I received this interesting suggestion from a reader via email a while ago:
As a reader, I’m curious what the last 5 years worth of foreclosure/loan modification programs have cost loan originators, and how much of that has been baked into interest rates as a cost of doing business (and/or would be without nearly-free money).
As a prospective buyer, I’d love to find someone who would write a pre-2002 mortgage, where I provide a healthy down payment, have to move out if I can’t pay (or can be promptly foreclosed upon), and can’t modify the terms when they no longer suit me. Presumably this would be in a sideline agreement ceding these privileges – it’s not like they’re constitutionally protected. That should make me a relatively attractive counterparty.
If a lender was willing to hold onto the mortgages they originated, there are some really creative alternative mortgage products just waiting for market entrants – the one above and ETrade’s portable mortgage, off the top of my head. Suspect that these innovations are prevented by the fact that almost all mortgages can be easily sold off – it would be lots more work for not much gain.
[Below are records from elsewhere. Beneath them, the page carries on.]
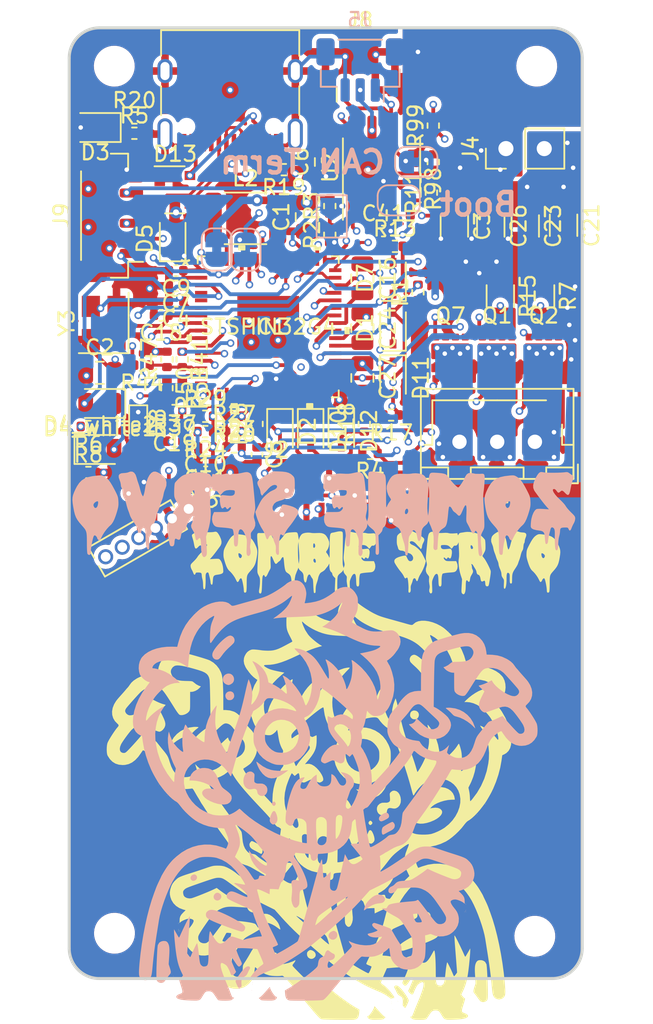
<source format=kicad_pcb>
(kicad_pcb (version 20221018) (generator pcbnew)

  (general
    (thickness 1.66)
  )

  (paper "A4")
  (layers
    (0 "F.Cu" signal)
    (1 "In1.Cu" signal)
    (2 "In2.Cu" signal)
    (31 "B.Cu" signal)
    (32 "B.Adhes" user "B.Adhesive")
    (33 "F.Adhes" user "F.Adhesive")
    (34 "B.Paste" user)
    (35 "F.Paste" user)
    (36 "B.SilkS" user "B.Silkscreen")
    (37 "F.SilkS" user "F.Silkscreen")
    (38 "B.Mask" user)
    (39 "F.Mask" user)
    (40 "Dwgs.User" user "User.Drawings")
    (41 "Cmts.User" user "User.Comments")
    (42 "Eco1.User" user "User.Eco1")
    (43 "Eco2.User" user "User.Eco2")
    (44 "Edge.Cuts" user)
    (45 "Margin" user)
    (46 "B.CrtYd" user "B.Courtyard")
    (47 "F.CrtYd" user "F.Courtyard")
    (48 "B.Fab" user)
    (49 "F.Fab" user)
    (50 "User.1" user)
    (51 "User.2" user)
    (52 "User.3" user)
    (53 "User.4" user)
    (54 "User.5" user)
    (55 "User.6" user)
    (56 "User.7" user)
    (57 "User.8" user)
    (58 "User.9" user)
  )

  (setup
    (stackup
      (layer "F.SilkS" (type "Top Silk Screen"))
      (layer "F.Paste" (type "Top Solder Paste"))
      (layer "F.Mask" (type "Top Solder Mask") (thickness 0.01))
      (layer "F.Cu" (type "copper") (thickness 0.035))
      (layer "dielectric 1" (type "prepreg") (thickness 0.1) (material "FR4") (epsilon_r 4.5) (loss_tangent 0.02))
      (layer "In1.Cu" (type "copper") (thickness 0.035))
      (layer "dielectric 2" (type "core") (thickness 1.3) (material "FR4") (epsilon_r 4.5) (loss_tangent 0.02))
      (layer "In2.Cu" (type "copper") (thickness 0.035))
      (layer "dielectric 3" (type "prepreg") (thickness 0.1) (material "FR4") (epsilon_r 4.5) (loss_tangent 0.02))
      (layer "B.Cu" (type "copper") (thickness 0.035))
      (layer "B.Mask" (type "Bottom Solder Mask") (thickness 0.01))
      (layer "B.Paste" (type "Bottom Solder Paste"))
      (layer "B.SilkS" (type "Bottom Silk Screen"))
      (copper_finish "HAL lead-free")
      (dielectric_constraints no)
    )
    (pad_to_mask_clearance 0)
    (pcbplotparams
      (layerselection 0x00010fc_ffffffff)
      (plot_on_all_layers_selection 0x0000000_00000000)
      (disableapertmacros false)
      (usegerberextensions false)
      (usegerberattributes true)
      (usegerberadvancedattributes true)
      (creategerberjobfile true)
      (dashed_line_dash_ratio 12.000000)
      (dashed_line_gap_ratio 3.000000)
      (svgprecision 4)
      (plotframeref false)
      (viasonmask false)
      (mode 1)
      (useauxorigin false)
      (hpglpennumber 1)
      (hpglpenspeed 20)
      (hpglpendiameter 15.000000)
      (dxfpolygonmode true)
      (dxfimperialunits true)
      (dxfusepcbnewfont true)
      (psnegative false)
      (psa4output false)
      (plotreference true)
      (plotvalue true)
      (plotinvisibletext false)
      (sketchpadsonfab false)
      (subtractmaskfromsilk false)
      (outputformat 1)
      (mirror false)
      (drillshape 1)
      (scaleselection 1)
      (outputdirectory "")
    )
  )

  (net 0 "")
  (net 1 "Net-(JP8-A)")
  (net 2 "VSHUNT1N")
  (net 3 "OSC_IN")
  (net 4 "Net-(IC1-VM)")
  (net 5 "SCREF")
  (net 6 "VM")
  (net 7 "BOOT1")
  (net 8 "OSC_OUT")
  (net 9 "GLS1")
  (net 10 "Net-(D3-K)")
  (net 11 "Net-(D4_white1-K)")
  (net 12 "SW")
  (net 13 "GHS1")
  (net 14 "USER1")
  (net 15 "CAN_SHDN")
  (net 16 "unconnected-(IC1-PC4-Pad21)")
  (net 17 "nRST")
  (net 18 "unconnected-(IC1-NC_1-Pad33)")
  (net 19 "OPP1")
  (net 20 "OPO1")
  (net 21 "OPN1")
  (net 22 "DAC2")
  (net 23 "OPO2")
  (net 24 "OPP2")
  (net 25 "unconnected-(IC1-NC_2-Pad34)")
  (net 26 "OPN2")
  (net 27 "USER2")
  (net 28 "GLS2")
  (net 29 "GLS3")
  (net 30 "I2C2_SDA")
  (net 31 "I2C2_SCL")
  (net 32 "BOOT3")
  (net 33 "OUT1")
  (net 34 "GHS3")
  (net 35 "BOOT2")
  (net 36 "Net-(D1-A)")
  (net 37 "GHS2")
  (net 38 "D-")
  (net 39 "D+")
  (net 40 "SWDIO")
  (net 41 "SWCLK")
  (net 42 "SPI1_MISO")
  (net 43 "SPI1_MOSI")
  (net 44 "FDCAN1_RX{slash}BOOT_0")
  (net 45 "FDCAN1_TX")
  (net 46 "VDD")
  (net 47 "Net-(D2-A)")
  (net 48 "SPI1_NSS")
  (net 49 "VSHUNT1P")
  (net 50 "/Inputs_out_Puts/VBUS")
  (net 51 "Net-(J14-CC1)")
  (net 52 "unconnected-(J14-SBU1-PadA8)")
  (net 53 "Net-(J14-CC2)")
  (net 54 "unconnected-(J14-SBU2-PadB8)")
  (net 55 "GND")
  (net 56 "Net-(D7-A)")
  (net 57 "Net-(D10-A)")
  (net 58 "Net-(D11-A)")
  (net 59 "Net-(D12-A)")
  (net 60 "VSHUNT2P")
  (net 61 "VSHUNT2N")
  (net 62 "OUT2")
  (net 63 "OUT3")
  (net 64 "SPI1_SCK")
  (net 65 "unconnected-(IC1-PA15-Pad51)")
  (net 66 "GPIO_PA10")
  (net 67 "unconnected-(IC1-PD2-Pad53)")
  (net 68 "unconnected-(IC1-PB6-Pad57)")
  (net 69 "VBUS_Monitor")
  (net 70 "VREF+")
  (net 71 "VCC")
  (net 72 "unconnected-(U2-n.c.-Pad5)")
  (net 73 "Net-(J5-Pin_1)")
  (net 74 "/Inputs_out_Puts/CAN_Termination")
  (net 75 "unconnected-(IC1-PC14-Pad4)")
  (net 76 "PC15")
  (net 77 "Net-(U2-S)")
  (net 78 "Net-(D4_white2-K)")
  (net 79 "HA")
  (net 80 "HB")
  (net 81 "HC")
  (net 82 "unconnected-(J2-Pin_9-Pad9)")
  (net 83 "Net-(JP1-A)")
  (net 84 "Thermistor")
  (net 85 "unconnected-(IC1-PB0-Pad23)")
  (net 86 "unconnected-(IC1-PB1-Pad24)")
  (net 87 "unconnected-(IC1-PB2-Pad25)")

  (footprint "Resistor_SMD:R_0402_1005Metric" (layer "F.Cu") (at 7.493 21.971 -90))

  (footprint "Capacitor_SMD:C_0805_2012Metric" (layer "F.Cu") (at 2.032 22.86))

  (footprint "Resistor_SMD:R_0402_1005Metric" (layer "F.Cu") (at 4.826 22.352 180))

  (footprint "Connector_JST:JST_SH_BM03B-SRSS-TB_1x03-1MP_P1.00mm_Vertical" (layer "F.Cu") (at 19.288 2.794))

  (footprint "Resistor_SMD:R_0402_1005Metric" (layer "F.Cu") (at 1.27 26.416 180))

  (footprint "Capacitor_SMD:C_1206_3216Metric" (layer "F.Cu") (at 25.527 13.13 -90))

  (footprint "Capacitor_SMD:C_0805_2012Metric" (layer "F.Cu") (at 15.748 12.5315 90))

  (footprint "Capacitor_SMD:C_0805_2012Metric" (layer "F.Cu") (at 17.018 8.89 90))

  (footprint "LOGO" (layer "F.Cu") (at 15.875 51.689))

  (footprint "Capacitor_SMD:C_0805_2012Metric" (layer "F.Cu") (at 19.431 19.8975 -90))

  (footprint "Resistor_SMD:R_0402_1005Metric" (layer "F.Cu") (at 24.13 8.89 -90))

  (footprint "Diode_SMD:D_SOD-323" (layer "F.Cu") (at 21.463 16.5955 90))

  (footprint "Capacitor_SMD:C_0402_1005Metric" (layer "F.Cu") (at 9.017 27.7715 180))

  (footprint "Resistor_SMD:R_0402_1005Metric" (layer "F.Cu")
    (tstamp 2ca3c546-5922-417d-85e7-f3a1c78a9aa5)
    (at 6.477 21.971 90)
    (descr "Resistor SMD 0402 (1005 Metric), square (rectangular) end terminal, IPC_7351 nominal, (Body size source: IPC-SM-782 page 72, https://www.pcb-3d.com/wordpress/wp-content/uploads/ipc-sm-782a_amendment_1_and_2.pdf), generated with kicad-footprint-generator")
    (tags "resistor")
    (property "Sheetfile" "Analog_Sensing.kicad_sch")
    (property "Sheetname" "Analog_Sensing")
    (property "ki_description" "Resistor")
    (property "ki_keywords" "R res resistor")
    (path "/00000000-0000-0000-0000-0000615a4f40/00000000-0000-0000-0000-0000615af5a5")
    (attr smd)
    (fp_text reference "R47" (at 0 -1.17 90) (layer "F.SilkS")
        (effects (font (size 1 1) (thickness 0.15)))
      (tstamp f07c0d35-1fc5-4a67-aade-ca75cba96efd)
    )
    (fp_text value "22k" (at 0.002 2.186 90) (layer "F.Fab")
        (effects (font (size 1 1) (thickness 0.15)))
      (tstamp b2ee72d2-49b1-49e8-a68b-eee7cc7b352e)
    )
    (fp_text user "${REFERENCE}" (at 0 0 90) (layer "F.Fab")
        (effects (font (size 0.26 0.26) (thickness 0.04)))
      (tstamp 5f80b148-b880-42b4-9b08-e953e9dfc52a)
    )
    (fp_line (start -0.153641 -0.38) (end 0.153641 -0.38)
      (stroke (width 0.12) (type solid)) (layer "F.SilkS") (tstamp 8fd701e5-fd85-4b27-90fb-b092c55d9f7d))
    (fp_line (start -0.153641 0.38) (end 0.153641 0.38)
      (stroke (width 0.12) (type solid)) (layer "F.SilkS") (tstamp 5e6e26fa-e5ed-421c-8785-ee488d6c3e6f))
    (fp_line (start -0.93 -0.47) (end 0.93 -0.47)
      (stroke (width 0.05) (type solid)) (layer "F.CrtYd") (tstamp 2a39c1b8-9d0e-4975-8b9b-632aab433130))
    (fp_line (start -0.93 0.47) (end -0.93 -0.47)
      (stroke (width 0.05) (type solid)) (layer "F.CrtYd") (tstamp c7b9ae9a-ffe1-472c-ac89-e9a0c8018e34))
    (fp_line (start 0.93 -0.47) (end 0.93 0.47)
      (stroke (width 0.05) (type solid)) (layer "F.CrtYd") (tstamp 4da94063-feb3-434d-af9c-fa1e0b51b56f))
    (fp_line (start 0.93 0.47) (end -0.93 0.47)
      (stroke (width 0.05) (type solid)) (layer "F.CrtYd") (tstamp 36ccec89-c7cd-4ce4-a732-befb6a962b41))
    (fp_line (start -0.525 -0.27) (end 0.525 -0.27)
      (stroke (width 0.1) (type solid)) (layer "F.Fab") (tstamp e9abad71-774a-4ef2-9e6a-ba395187a
... [1329962 chars truncated]
</source>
Interesting ideas. Of course, it seems to me like the pool of possible home buyers that would even be able to qualify for these stricter mortgages is so small that there wouldn’t be much front-end demand for a product like this.
I don’t have a lot of contact with the banking world, so I couldn’t say whether there might be back-end demand for mortgages like this, but I suspect with as cheap as money from the Fed is today, there’s little to no incentive for banks to even test the waters.
What do you think? Would you take a mortgage like what’s described above if you could get a significantly discounted rate, or are the tradeoffs not worth it?